In the first instance, the word “okay” indicates his acceptance of the situation, but the second time it appears, the neighbor is trying to reassure him that his physical reactions are nothing to be ashamed of. Most telling, however, is his unspoken internal reaction to the situation—“It’s not okay”—for although he leaves the room, he never fully voices the “disgust” that he feels. The characters’ resumption of their sexual activities a few days later suggests that István remains essentially powerless to mitigate or end a pattern of behavior that simultaneously repels and excites him. 
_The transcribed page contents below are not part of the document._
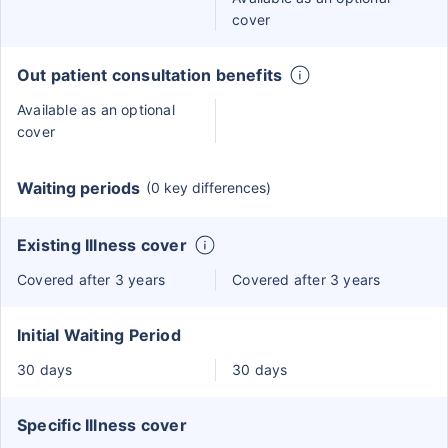
cover
Out patient consultation benefits
Available as an optional
cover
Waiting periods
(0 key differences)
Existing Illness cover
Covered after 3 years
Covered after 3 years
Initial Waiting Period
30 days
30 days
Specific Illness cover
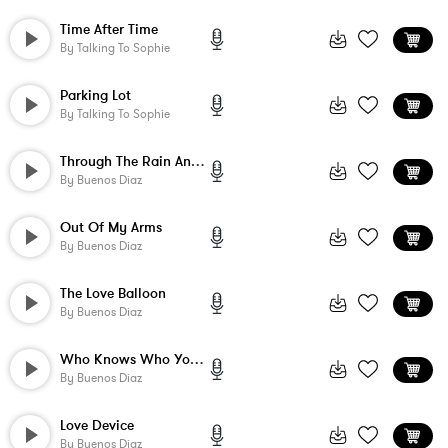
Time After Time
By
Talking To Sophie
Parking Lot
By
Talking To Sophie
Through The Rain And Clouds
By
Buenos Diaz
Out Of My Arms
By
Buenos Diaz
The Love Balloon
By
Buenos Diaz
Who Knows Who You'll Meet And What They'...
By
Buenos Diaz
Love Device
By
Buenos Diaz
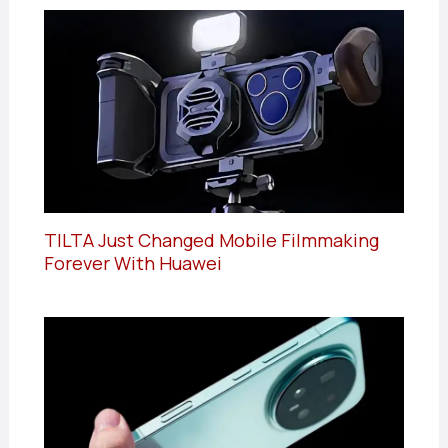
TILTA Just Changed Mobile Filmmaking
Forever With Huawei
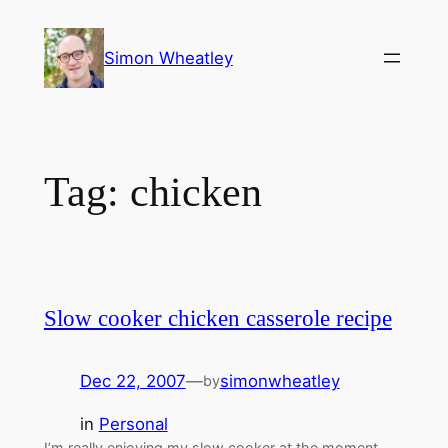
Skip
to
Simon Wheatley
content
Tag:
chicken
Slow cooker chicken casserole recipe
Dec 22, 2007
—
simonwheatley
by
in
Personal
I’m really enjoying my slow cooker at the moment,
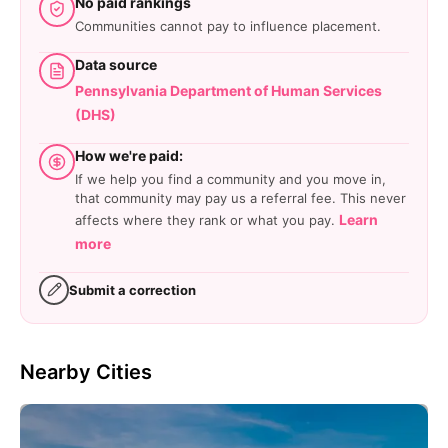
No paid rankings
Communities cannot pay to influence placement.
Data source
Pennsylvania Department of Human Services
(DHS)
How we're paid:
If we help you find a community and you move in,
that community may pay us a referral fee. This never
Learn
affects where they rank or what you pay.
more
Submit a correction
Nearby Cities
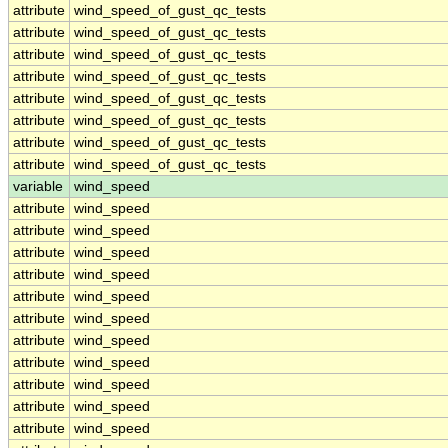
attribute
wind_speed_of_gust_qc_tests
attribute
wind_speed_of_gust_qc_tests
attribute
wind_speed_of_gust_qc_tests
attribute
wind_speed_of_gust_qc_tests
attribute
wind_speed_of_gust_qc_tests
attribute
wind_speed_of_gust_qc_tests
attribute
wind_speed_of_gust_qc_tests
attribute
wind_speed_of_gust_qc_tests
variable
wind_speed
attribute
wind_speed
attribute
wind_speed
attribute
wind_speed
attribute
wind_speed
attribute
wind_speed
attribute
wind_speed
attribute
wind_speed
attribute
wind_speed
attribute
wind_speed
attribute
wind_speed
attribute
wind_speed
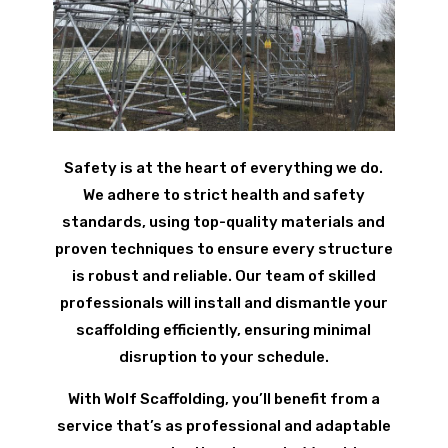
Safety is at the heart of everything we do.
We adhere to strict health and safety
standards, using top-quality materials and
proven techniques to ensure every structure
is robust and reliable. Our team of skilled
professionals will install and dismantle your
scaffolding efficiently, ensuring minimal
disruption to your schedule.
With Wolf Scaffolding, you’ll benefit from a
service that’s as professional and adaptable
Notably, his affair with the neighbor originates not from mutual attraction but from a service he provides—carrying her groceries—for which he is initially rewarded with dessert and later with sexual intimacy. Although she is careful to ask for his consent with each new activity that she suggests, the narrative’s stark, minimalist style suggests that István approaches the entire matter with the sense that these interactions are inevitable, not something to which he can or should object. The dysfunctional nature of this arrangement deepens when he begins to harbor affections for her despite his initial disgust and trepidation, and the essentially transactional pattern of the pair’s interactions is fully revealed when István unsuccessfully tries to transcend these limitations by declaring his love for her. The moment he attempts to introduce this idea, she rejects him outright, declaring, “I don’t think you understand the situation” (31), and her abrupt withdrawal from his life underscores her view of their arrangement as a contained, mutually beneficial exchange, not a romantic bond. This formative experience teaches István that all relationships are fundamentally conditional, and the harsh lesson drastically impacts his worldview.
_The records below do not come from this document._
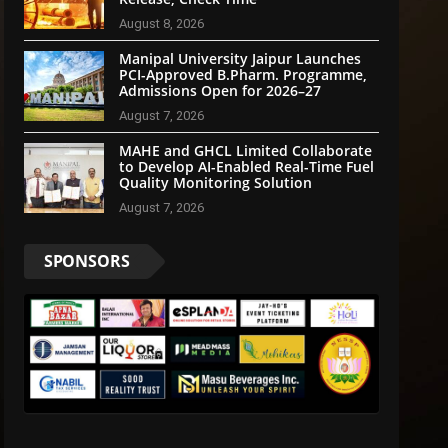
August 8, 2026
Manipal University Jaipur Launches
PCI-Approved B.Pharm. Programme,
Admissions Open for 2026–27
August 7, 2026
MAHE and GHCL Limited Collaborate
to Develop AI-Enabled Real-Time Fuel
Quality Monitoring Solution
August 7, 2026
SPONSORS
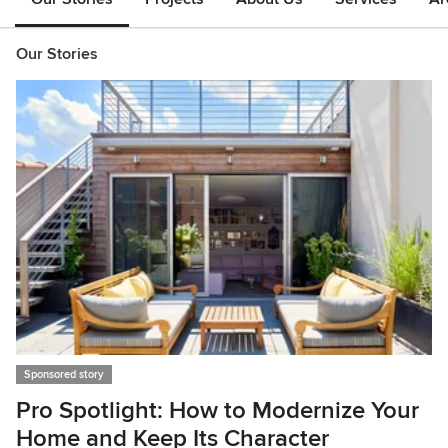
Our Stories
Sponsored story
Pro Spotlight: How to Modernize Your
Home and Keep Its Character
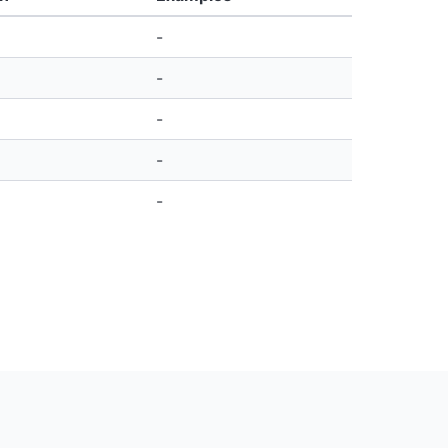
-
-
-
-
-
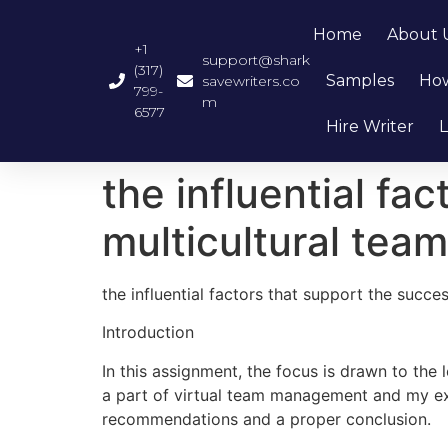
Home
About 
+1
support@shark
(317)
Samples
How
savewriters.co
799-
m
6577
Hire Writer
L
the influential fa
multicultural team
the influential factors that support the succe
Introduction
In this assignment, the focus is drawn to th
a part of virtual team management and my exp
recommendations and a proper conclusion.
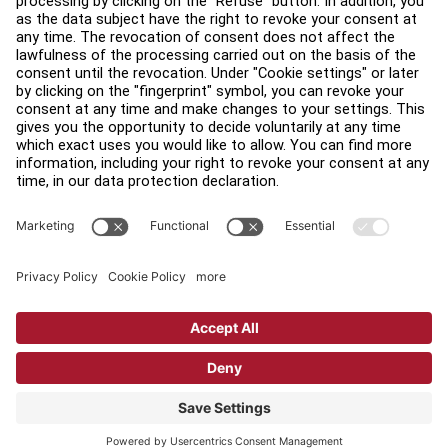
Find a Distributor
Find a Store
Legal
Accessibility
Sign in to Facility Connect
Contact Us
Privacy Settings
Privacy Policy
Terms and Conditions
Copyright © 2026 Life Fitness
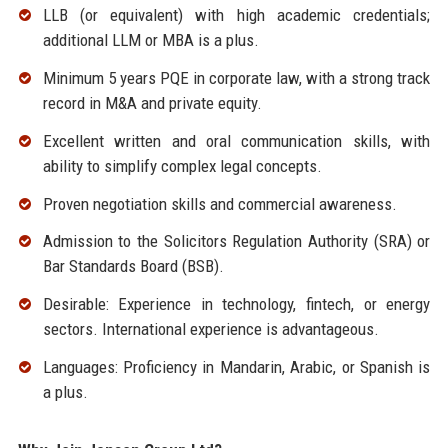
LLB (or equivalent) with high academic credentials;
additional LLM or MBA is a plus.
Minimum 5 years PQE in corporate law, with a strong track
record in M&A and private equity.
Excellent written and oral communication skills, with
ability to simplify complex legal concepts.
Proven negotiation skills and commercial awareness.
Admission to the Solicitors Regulation Authority (SRA) or
Bar Standards Board (BSB).
Desirable: Experience in technology, fintech, or energy
sectors. International experience is advantageous.
Languages: Proficiency in Mandarin, Arabic, or Spanish is
a plus.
After his first time having sex, the narrative reports that “He thinks it’s strange that he doesn’t feel any different, that nothing seems to have changed” (21). This emotional flatness suggests dissociation—a psychological defense against unprocessed confusion and shame. This narrative distance is most prominent during scene in which István causes death of his neighbor’s husband. The account remains rigidly locked into a dry recitation of the physical events, focusing on the sound of the man’s head hitting the handrail and the sight of spilled plant soil. No explicit emotion is mentioned, and István’s internal state is conveyed only through his shaking legs and slow, dazed retreat. This technique paints the narrative world with his shock and vividly conveys his amoral worldview, lending credence to his later doubt about his own intentions.


Years later, as István finally leaves the juvenile detention center and tries to reclaim the drifting threads of his life, his struggle to find legitimate work introduces his lifelong preoccupation with The Illusion of Social Mobility. The economic landscape of post-communist Hungary is one of limited opportunity, as indicated by superficial markers of capitalism, like the Tex-Mex restaurant where Noémi works, which fail to provide substantive advancement. István’s own options are starkly limited to dangerous illicit activities like smuggling or institutional enlistment in the army. His lack of social standing is also emphasized when Noémi rejects him for an older, English manager whose foreign status and professional position represent a stability that István cannot offer her. Ultimately, István’s decision to join the army is an act of resignation: an admission that the only viable path forward is to surrender his autonomy to a state-controlled system.